* _Exercise brief_: Scan the entries below for the word "numărul", then copy each line that holds it.

━━━━━━━━

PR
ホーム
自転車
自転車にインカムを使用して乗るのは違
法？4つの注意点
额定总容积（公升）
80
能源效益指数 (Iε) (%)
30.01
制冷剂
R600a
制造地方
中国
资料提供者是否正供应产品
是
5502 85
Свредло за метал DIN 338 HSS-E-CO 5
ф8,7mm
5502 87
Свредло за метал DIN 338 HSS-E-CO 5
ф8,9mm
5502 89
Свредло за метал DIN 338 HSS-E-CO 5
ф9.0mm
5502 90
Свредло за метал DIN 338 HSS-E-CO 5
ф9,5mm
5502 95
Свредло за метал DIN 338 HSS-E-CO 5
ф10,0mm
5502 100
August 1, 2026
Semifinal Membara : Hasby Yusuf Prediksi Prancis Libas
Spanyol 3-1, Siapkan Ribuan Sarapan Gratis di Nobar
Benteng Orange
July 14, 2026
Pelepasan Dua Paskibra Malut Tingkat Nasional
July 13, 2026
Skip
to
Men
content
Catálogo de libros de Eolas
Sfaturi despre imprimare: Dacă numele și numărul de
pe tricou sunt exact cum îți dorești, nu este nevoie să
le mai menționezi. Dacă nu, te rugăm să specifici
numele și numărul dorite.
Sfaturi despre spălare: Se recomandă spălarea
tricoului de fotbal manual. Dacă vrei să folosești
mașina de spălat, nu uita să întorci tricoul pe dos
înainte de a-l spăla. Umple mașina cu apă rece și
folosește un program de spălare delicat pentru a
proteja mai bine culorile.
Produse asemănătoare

━━━━━━━━

* _Output for this exercise_:
Sfaturi despre imprimare: Dacă numele și numărul de
numele și numărul dorite.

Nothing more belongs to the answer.